I want to share my experience with profiling tectonic on Ubuntu 17.04 using perf. While it is probably too early to optimize the code, and tectonic is definitely not slow, I was curious how much overhead the Rust IO bridge adds on top of XeTeX.
Setup
First, we need to compile tectonic with debug info and frame pointers to be able to call graphs. You can use my branch profile.
In Cargo.toml, add
[profile.release]
debug = true
and add -fno-omit-frame-pointer flag to gcc in build.rs by adding lines
ccfg
...
.flag("-fno-omit-frame-pointer")
cpcfg
...
.flag("-fno-omit-frame-pointer")
Profiling
Compile with cargo build --release and use perf to record the profiling data:
perf record -F 9997 -g -- target/release/tectonic tests/xenia/paper.tex
You might have to use sudo. Warning: Sometimes perf completely freezes my system, not even Linux consoles work and hardware reset is needed, so save your work before running.

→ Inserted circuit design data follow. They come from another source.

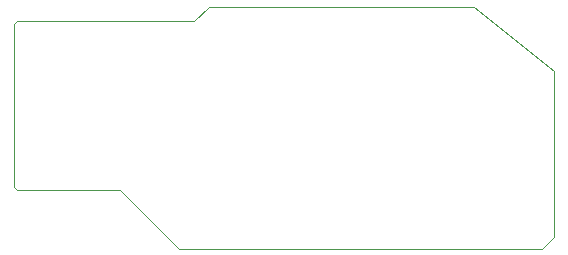
<source format=gbr>
%TF.GenerationSoftware,KiCad,Pcbnew,5.1.9+dfsg1-1*%
%TF.CreationDate,2021-06-24T19:32:38+02:00*%
%TF.ProjectId,pcb,7063622e-6b69-4636-9164-5f7063625858,rev?*%
%TF.SameCoordinates,Original*%
%TF.FileFunction,Profile,NP*%
%FSLAX46Y46*%
G04 Gerber Fmt 4.6, Leading zero omitted, Abs format (unit mm)*
G04 Created by KiCad (PCBNEW 5.1.9+dfsg1-1) date 2021-06-24 19:32:38*
%MOMM*%
%LPD*%
G01*
G04 APERTURE LIST*
%TA.AperFunction,Profile*%
%ADD10C,0.050000*%
%TD*%
G04 APERTURE END LIST*
D10*
X155250000Y-119750000D02*
X156500000Y-118500000D01*
X185750000Y-138000000D02*
X184750000Y-139000000D01*
X179000000Y-118500000D02*
X185750000Y-124000000D01*
X140000000Y-133750000D02*
X140250000Y-134000000D01*
X140250000Y-119750000D02*
X140000000Y-120000000D01*
X156500000Y-118500000D02*
X179000000Y-118500000D01*
X140000000Y-133750000D02*
X140000000Y-120000000D01*
X149000000Y-134000000D02*
X140250000Y-134000000D01*
X154000000Y-139000000D02*
X149000000Y-134000000D01*
X184750000Y-139000000D02*
X154000000Y-139000000D01*
X185750000Y-124000000D02*
X185750000Y-138000000D01*
X140250000Y-119750000D02*
X155250000Y-119750000D01*
M02*

</source>
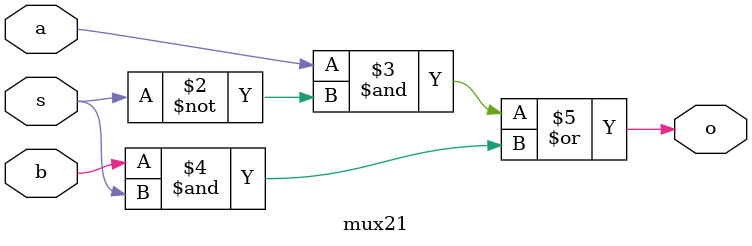
<source format=v>
`timescale 1ns / 1ps


module barrel_shifter(a,s,opcode,y,overflow);
    input [7:0] a;
    input [2:0] s,opcode;
    output reg [7:0] y;
    output reg overflow;
    wire [7:0] t1,t2,t3,t4,t5,t6;
    wire flag;


    ar_left al(a,s,t1,flag);
    log_left ll(a,s,t2);
    cr_left cl(a,s,t3);
    ar_right ar(a,s,t4);
    log_right lr(a,s,t5);
    cr_right cr(a,s,t6);

    parameter [2:0]
    ARLEFT = 3'b000,
    LOGLEFT = 3'b001,
    CRLEFT = 3'b010,
    ARRIGHT = 3'b100,
    LOGRIGHT = 3'b101,
    CRRIGHT = 3'b110;

    always@(*)
    begin
        case(opcode)
            ARLEFT: begin
                y = t1;
                overflow = flag;
            end

            LOGLEFT: begin
                y = t2;
                overflow = 1'b0;
            end

            CRLEFT: begin
                y = t3;
                overflow = 1'b0;
            end

            ARRIGHT: begin
                y = t4;
                overflow = 1'b0;
            end

            LOGRIGHT: begin
                y = t5;
                overflow = 1'b0;
            end

            CRRIGHT: begin
                y = t6;
                overflow = 1'b0;
            end

            default: begin

                y = 8'd0;
                overflow = 1'b0;

            end
        endcase
    end

endmodule

module log_right(a,s,y);

    input [7:0] a;
    input [2:0] s;
    output [7:0] y;

    wire [7:0] p1,p2,a2,b1,b2;
    // 4 bit shift
    assign a2 = {{4{1'b0}},a[7],a[6],a[5],a[4]};

    genvar i;

    generate
        for(i=0;i<8;i=i+1) begin: logright3

            mux21 lr3 (a[i],a2[i],s[2],p1[i]);

        end
    endgenerate



    //2 bit shift
    assign p2 = {{2{1'b0}},p1[7],p1[6],p1[5],p1[4],p1[3],p1[2]};

    genvar j;

    generate
        for(j=0;j<8;j=j+1) begin: logright2

            mux21 lr2 (p1[j],p2[j],s[1],b1[j]);

        end
    endgenerate



    //1 bit shift

    assign b2 = {1'b0,p1[7],b1[6],b1[5],b1[4],b1[3],b1[2],b1[1]};

    genvar k;

    generate
        for(k=0;k<8;k=k+1) begin: logright1

            mux21 lr1 (b1[k],b2[k],s[0],y[k]);

        end
    endgenerate

endmodule

module log_left(a,s,y);

    input [7:0] a;
    input [2:0] s;
    output [7:0] y;

    wire [7:0] p1,p2,a2,b1,b2;
    //4 bit shift
    assign a2 = {a[4],a[3],a[2],a[0],{4{1'b0}}};

    genvar i;

    generate
        for(i=0;i<8;i=i+1) begin: logleft3

            mux21 ll3 (a[i],a2[i],s[2],p1[i]);

        end
    endgenerate



    //2 bit shift
    assign p2 = {p1[5],p1[4],p1[3],p1[2],p1[1],p1[0],{2{1'b0}}};


    genvar j;

    generate
        for(j=0;j<8;j=j+1) begin: logleft2

            mux21 ll2 (p1[j],p2[j],s[1],b1[j]);

        end
    endgenerate



    //1 bit shift

    assign b2 = {b1[6],b1[5],b1[4],b1[3],b1[2],b1[1],b1[0],1'b0};

    genvar k;

    generate
        for(k=0;k<8;k=k+1) begin: logleft1

            mux21 ll1 (b1[k],b2[k],s[0],y[k]);

        end
    endgenerate

endmodule

module ar_left(a,s,y,f);

    input [7:0] a;
    input [2:0] s;
    output [7:0] y;
    output f;

    wire [7:0] p1,p2,a2,b1,b2;
    //4 bit shifft
    assign a2 = {a[3],a[2],a[1],a[0],{4{1'b0}}};

    genvar i;

    generate
        for(i=0;i<8;i=i+1) begin: arleft3

            mux21 al3 (a[i],a2[i],s[2],p1[i]);

        end
    endgenerate



    //2 bit shift
    assign p2 = {p1[5],p1[4],p1[3],p1[2],p1[1],p1[0],{2{1'b0}}};


    genvar j;

    generate
        for(j=0;j<8;j=j+1) begin: arleft2

            mux21 al2 (p1[j],p2[j],s[1],b1[j]);

        end
    endgenerate



    //1 bit shift

    assign b2 = {b1[6],b1[5],b1[4],b1[3],b1[2],b1[1],b1[0],1'b0};

    genvar k;

    generate
        for(k=0;k<8;k=k+1) begin: arleft1

            mux21 al1 (b1[k],b2[k],s[0],y[k]);

        end
    endgenerate

    assign f=a[7]^y[7];
endmodule

module ar_right(a,s,y);

    input [7:0] a;
    input [2:0] s;
    output [7:0] y;

    wire [7:0] p1,p2,a2,b1,b2;
    //4 bit shift
    assign a2 = {{4{a[7]}},a[7],a[6],a[5],a[4]};

    genvar i;

    generate
        for(i=0;i<8;i=i+1) begin: arright3

            mux21 ar3 (a[i],a2[i],s[2],p1[i]);

        end
    endgenerate



    //2 bit shift
    assign p2 = {{2{p1[7]}},p1[7],p1[6],p1[5],p1[4],p1[3],p1[2]};


    genvar j;

    generate
        for(j=0;j<8;j=j+1) begin: arright2

            mux21 ar2 (p1[j],p2[j],s[1],b1[j]);

        end
    endgenerate



    //1 bit shift

    assign b2 = {b1[7],b1[7],b1[6],b1[5],b1[4],b1[3],b1[2],b1[1]};

    genvar k;

    generate
        for(k=0;k<8;k=k+1) begin: arright1

            mux21 ar1 (b1[k],b2[k],s[0],y[k]);

        end
    endgenerate
endmodule

module cr_right(a,s,y);

    input [7:0] a;
    input [2:0] s;
    output [7:0] y;

    wire [7:0] p1,p2,a2,b1,b2;

    //4 bit shift
    assign a2 = {a[3],a[2],a[1],a[0],a[7],a[6],a[5],a[4]};

    genvar i;

    generate
        for(i=0;i<8;i=i+1) begin: crright3

            mux21 cr3 (a[i],a2[i],s[2],p1[i]);

        end
    endgenerate



    //2 bit shift
    assign p2 = {p1[1],p1[0],p1[7],p1[6],p1[5],p1[4],p1[3],p1[2]};


    genvar j;

    generate
        for(j=0;j<8;j=j+1) begin: crright2

            mux21 cr2 (p1[j],p2[j],s[1],b1[j]);

        end
    endgenerate



    //1 bit shift

    assign b2 = {b1[0],b1[7],b1[6],b1[5],b1[4],b1[3],b1[2],b1[1]};

    genvar k;

    generate
        for(k=0;k<8;k=k+1) begin: crright1

            mux21 cr1 (b1[k],b2[k],s[0],y[k]);

        end
    endgenerate

endmodule

module cr_left(a,s,y);

    input [7:0] a;
    input [2:0] s;
    output [7:0] y;

    wire [7:0] p1,p2,a2,b1,b2;

    //4 bit shift
    assign a2 = {a[4],a[3],a[2],a[0],a[7],a[6],a[5]};

    genvar i;

    generate
        for(i=0;i<8;i=i+1) begin: crleft3

            mux21 cl3 (a[i],a2[i],s[2],p1[i]);

        end
    endgenerate



    //2 bit shift
    assign p2 = {p1[5],p1[4],p1[3],p1[2],p1[1],p1[0],p1[7],p1[6]};


    genvar j;

    generate
        for(j=0;j<8;j=j+1) begin: crleft2

            mux21 cl2 (p1[j],p2[j],s[1],b1[j]);

        end
    endgenerate



    //1 bit shift

    assign b2 = {b1[6],b1[5],b1[4],b1[3],b1[2],b1[1],b1[0],b1[7]};

    genvar k;

    generate
        for(k=0;k<8;k=k+1) begin: crleft1

            mux21 cl1 (b1[k],b2[k],s[0],y[k]);

        end
    endgenerate
endmodule

module mux21(a,b,s,o);
    input a,b,s;
    output reg o;
    always@(*)
    begin
        o = (a&~s) | (b&s);
    end
endmodule
</source>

Option -g -- asks perf to produce a call graph. -F 9997 is a sampling frequency that seems to work well in my case.
To see the data, run
perf report
Again, sudo might be needed.
Unfortunately, the report is not super readable.
Flame graph
FlameGraph can be used to produce a nice graph like this:
Just download stackcollapse-perf.pl and flamegraph.pl, put your on your $PATH and run
perf script | stackcollapse-perf.pl | flamegraph.pl > graph.svg
(sudo might be needed again.)
Open graph.svg in your browser (Firefox works well) for some interactive goodness.
Performance
The not so good news is that indeed a lot of time is spent in engines::input_read, cca. 35% of the total run time. load_fmt_file itself takes 40% of the total run time. The good news is that there is a lot of low hanging fruit for a speed up. For instance, the engine state after loading a format file could be cached for consecutive runs, input IO could be buffered on the C side, etc.